The New Hampshire Podcast Network, UNH

Refugee from Ukraine in Portsmouth

Alexander Rapp

This is a hugely important subject and an impressive find for an interviewee. Kudos for sharing his story and bringing home a topic that can feel very remote. Your questions were compassionate, and he was a good talker. Suggestions for elevating of the end product would be a little more editing and more targeted questions in an intentional order, as well as anything you can to do improve sound quality (suggest having the subject record themselves on their cell on their end of a Zoom call, and send you the tape). The subject and questions are really impressive and solid, and a little more production (and/or pre-interviewing so you can really hone in on the most important points in the final interview, if you don’t plan to edit it much) would make this even more impactful. Nice work. 

Design/Graphics

1st Place

The Clock, PSU

Jessen Delaney

STAY CHEAP: 5 things to do in Boston on a budget

This is nicely done, clean and useful. Very beautiful to look at. Writing was good in places, but there were a couple of typos. Maybe links were provided on Instagram, but more info, a web link or QR code or something would have made it more useful.

2nd Place

Grime Photoshoot        

Main Street Magazine, UNH

Matti Adams, Justin LeBlanc

Looks professionally done. I like the overprint of the black and the background behind the series of photos. Nice color selection.

3rd Place

Campus Commentary Cartoons

The Saint Anselm Crier

John Provost               

The ChatGPT one made me laugh. Style is simple, gets points across and reproduces well.

Best Photo/Video

1st Place

The Equinox, KSC

Spring Concert revival

Nicole Dumont

Excellent lighting and dynamic energy. Not an easy image to create. If I had one critique, it would be that there’s a little too much space at the top of the photo; I would have cropped down to remove the hand on the very top left corner of the frame.

2nd Place

Main Street Magazine

God and Country No.1
Se Choi
This photo shouldn’t work compositionally, and yet somehow it does. It’s an intriguing frame with the significant empty space in the center, the people’s backs and the random arm in the foreground, the distant walkway. It imparts a sense of disorientation and distance, which is what I think the photographer was aiming for.

3rd Place

The New Englander, NEC

Holi Festival at NEC

Lilli McCormack
Nice lighting and color. Strong sense of place and of the celebration. The frame is a little too tall and could be cropped to better focus on the subject.

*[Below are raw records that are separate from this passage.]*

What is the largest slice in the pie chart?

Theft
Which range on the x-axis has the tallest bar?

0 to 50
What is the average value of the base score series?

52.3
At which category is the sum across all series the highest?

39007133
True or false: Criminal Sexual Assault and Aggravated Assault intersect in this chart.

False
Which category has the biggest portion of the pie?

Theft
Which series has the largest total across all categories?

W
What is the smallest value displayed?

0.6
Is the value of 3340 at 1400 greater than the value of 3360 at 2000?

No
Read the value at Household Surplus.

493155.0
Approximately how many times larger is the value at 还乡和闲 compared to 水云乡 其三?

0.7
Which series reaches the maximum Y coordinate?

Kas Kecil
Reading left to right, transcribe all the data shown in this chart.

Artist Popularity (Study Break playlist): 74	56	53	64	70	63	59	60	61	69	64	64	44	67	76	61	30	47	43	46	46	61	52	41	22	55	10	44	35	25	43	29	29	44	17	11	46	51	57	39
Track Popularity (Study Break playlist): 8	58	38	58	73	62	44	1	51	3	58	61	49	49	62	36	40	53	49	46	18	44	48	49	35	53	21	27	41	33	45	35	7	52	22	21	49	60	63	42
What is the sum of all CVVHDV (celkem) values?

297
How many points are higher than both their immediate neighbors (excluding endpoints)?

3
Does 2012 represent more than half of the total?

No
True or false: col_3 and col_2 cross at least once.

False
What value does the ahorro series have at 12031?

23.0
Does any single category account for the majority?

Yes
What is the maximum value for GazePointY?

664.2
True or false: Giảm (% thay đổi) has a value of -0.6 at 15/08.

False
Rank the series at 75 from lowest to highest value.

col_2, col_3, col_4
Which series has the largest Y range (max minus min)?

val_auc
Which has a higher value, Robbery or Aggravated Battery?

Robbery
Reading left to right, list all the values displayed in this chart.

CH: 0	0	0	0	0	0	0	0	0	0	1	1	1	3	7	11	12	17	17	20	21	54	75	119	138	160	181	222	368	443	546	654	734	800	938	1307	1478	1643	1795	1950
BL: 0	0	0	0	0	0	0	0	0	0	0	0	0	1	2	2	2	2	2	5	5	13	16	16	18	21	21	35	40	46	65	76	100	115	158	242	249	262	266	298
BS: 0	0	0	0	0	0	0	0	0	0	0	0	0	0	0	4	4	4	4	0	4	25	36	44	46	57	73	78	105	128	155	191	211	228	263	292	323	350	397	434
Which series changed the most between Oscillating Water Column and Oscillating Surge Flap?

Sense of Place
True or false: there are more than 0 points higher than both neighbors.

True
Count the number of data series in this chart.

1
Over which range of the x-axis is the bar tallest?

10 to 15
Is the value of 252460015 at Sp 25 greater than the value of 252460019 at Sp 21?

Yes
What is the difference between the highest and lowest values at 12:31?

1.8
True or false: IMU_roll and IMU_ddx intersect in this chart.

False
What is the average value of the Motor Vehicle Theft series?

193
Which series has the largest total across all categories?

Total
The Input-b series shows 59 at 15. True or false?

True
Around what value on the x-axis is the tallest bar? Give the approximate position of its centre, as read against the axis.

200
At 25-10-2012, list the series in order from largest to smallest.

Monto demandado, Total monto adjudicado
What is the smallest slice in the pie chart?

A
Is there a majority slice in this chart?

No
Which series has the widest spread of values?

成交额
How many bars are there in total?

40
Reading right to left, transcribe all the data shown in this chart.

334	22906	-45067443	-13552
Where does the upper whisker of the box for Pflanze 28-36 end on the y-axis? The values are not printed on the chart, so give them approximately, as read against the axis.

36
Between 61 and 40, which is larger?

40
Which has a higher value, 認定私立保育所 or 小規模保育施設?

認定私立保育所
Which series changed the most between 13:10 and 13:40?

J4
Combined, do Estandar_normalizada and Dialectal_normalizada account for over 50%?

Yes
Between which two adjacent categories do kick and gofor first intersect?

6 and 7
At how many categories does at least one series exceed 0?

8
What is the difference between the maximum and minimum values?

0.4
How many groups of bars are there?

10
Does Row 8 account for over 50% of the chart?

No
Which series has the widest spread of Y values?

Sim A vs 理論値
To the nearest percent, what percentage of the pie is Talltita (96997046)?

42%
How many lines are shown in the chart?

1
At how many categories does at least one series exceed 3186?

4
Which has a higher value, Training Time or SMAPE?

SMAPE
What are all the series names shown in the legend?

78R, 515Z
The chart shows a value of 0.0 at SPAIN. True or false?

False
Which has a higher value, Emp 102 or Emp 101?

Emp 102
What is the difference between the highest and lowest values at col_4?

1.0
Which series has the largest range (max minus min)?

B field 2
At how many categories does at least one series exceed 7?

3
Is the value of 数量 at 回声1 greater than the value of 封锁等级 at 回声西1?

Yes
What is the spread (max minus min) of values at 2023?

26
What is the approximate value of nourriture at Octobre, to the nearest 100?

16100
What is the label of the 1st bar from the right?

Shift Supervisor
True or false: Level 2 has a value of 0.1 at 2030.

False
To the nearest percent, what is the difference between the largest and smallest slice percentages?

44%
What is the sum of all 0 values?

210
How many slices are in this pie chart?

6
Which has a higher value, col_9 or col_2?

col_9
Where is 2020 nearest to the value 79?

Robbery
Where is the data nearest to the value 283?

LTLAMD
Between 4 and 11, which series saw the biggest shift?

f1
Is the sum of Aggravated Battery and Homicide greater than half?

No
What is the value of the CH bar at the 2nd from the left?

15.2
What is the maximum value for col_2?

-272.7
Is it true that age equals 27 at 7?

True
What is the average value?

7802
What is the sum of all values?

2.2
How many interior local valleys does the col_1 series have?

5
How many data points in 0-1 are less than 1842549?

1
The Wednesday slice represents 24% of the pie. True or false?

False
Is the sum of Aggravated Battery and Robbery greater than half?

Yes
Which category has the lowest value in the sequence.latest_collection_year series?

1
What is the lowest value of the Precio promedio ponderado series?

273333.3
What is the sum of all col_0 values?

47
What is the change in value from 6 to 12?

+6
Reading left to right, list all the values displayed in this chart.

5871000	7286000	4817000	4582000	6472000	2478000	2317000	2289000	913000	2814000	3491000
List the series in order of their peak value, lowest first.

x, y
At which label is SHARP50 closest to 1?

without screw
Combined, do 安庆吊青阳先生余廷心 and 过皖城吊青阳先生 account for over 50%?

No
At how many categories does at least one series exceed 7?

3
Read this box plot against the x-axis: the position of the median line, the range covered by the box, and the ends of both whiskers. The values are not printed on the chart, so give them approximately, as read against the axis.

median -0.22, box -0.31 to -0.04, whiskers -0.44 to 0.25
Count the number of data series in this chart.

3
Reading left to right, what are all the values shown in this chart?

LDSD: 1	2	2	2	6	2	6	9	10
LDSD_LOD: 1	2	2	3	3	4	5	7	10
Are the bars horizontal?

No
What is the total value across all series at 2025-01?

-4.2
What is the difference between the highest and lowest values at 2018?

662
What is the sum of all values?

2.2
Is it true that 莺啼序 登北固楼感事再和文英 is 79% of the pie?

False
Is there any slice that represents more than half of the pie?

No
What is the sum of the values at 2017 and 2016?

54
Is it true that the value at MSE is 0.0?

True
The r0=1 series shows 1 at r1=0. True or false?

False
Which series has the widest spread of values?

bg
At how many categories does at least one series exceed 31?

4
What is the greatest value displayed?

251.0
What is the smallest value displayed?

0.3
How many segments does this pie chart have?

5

Also, be careful to not cut off your subjects at the ankles.

General Excellence

1st Place: The Clock, PSU
Staff
Everybody likes a rebirth story and happily the Clock lives up to our hopes. Issue had everything you want in a college paper: Hard news about student government transparency; school-interest stories about Pathern Premiere, that Robert Frost statue, study spots; reviews of art and food but also hiking (this is Plymouth after all); opinion pieces; even tedious but useful items like the WPCR schedule.  Layout could use improvement – I got a little lost following stories – but this is a great effort, especially built from scratch.

2nd Place

The Equinox website, KSC

Staff                

“‘At-risk pay’ is the sort of story that gets few clicks, takes a lot of time and double-checking, irritates sources but is central to the role of local journalism. Kudos. Good mix of coverage, from student life to sports to uncomfortable news like the hazing scandal. I give it the edge over equally good coverage at UNH because this may be the best-looking news website I’ve ever seen, both on the web and, more importantly, on my phone. Easy to navigate, easy on the eyes.

3rd Place

The New Hampshire, UNH

Staff

I like the coverage of the “budget reset” – the biggest thing affecting UNH right now. I don’t think this paper can cover this subject too much, even though (let’s be honest) a lot of student readers’ eyes will glaze over. The New Hampshire has maintained high standards for so long that it’s easy to take it for granted. It’s a solid university paper so it almost feels unfair to give it a third place. The online layout could be spruced up.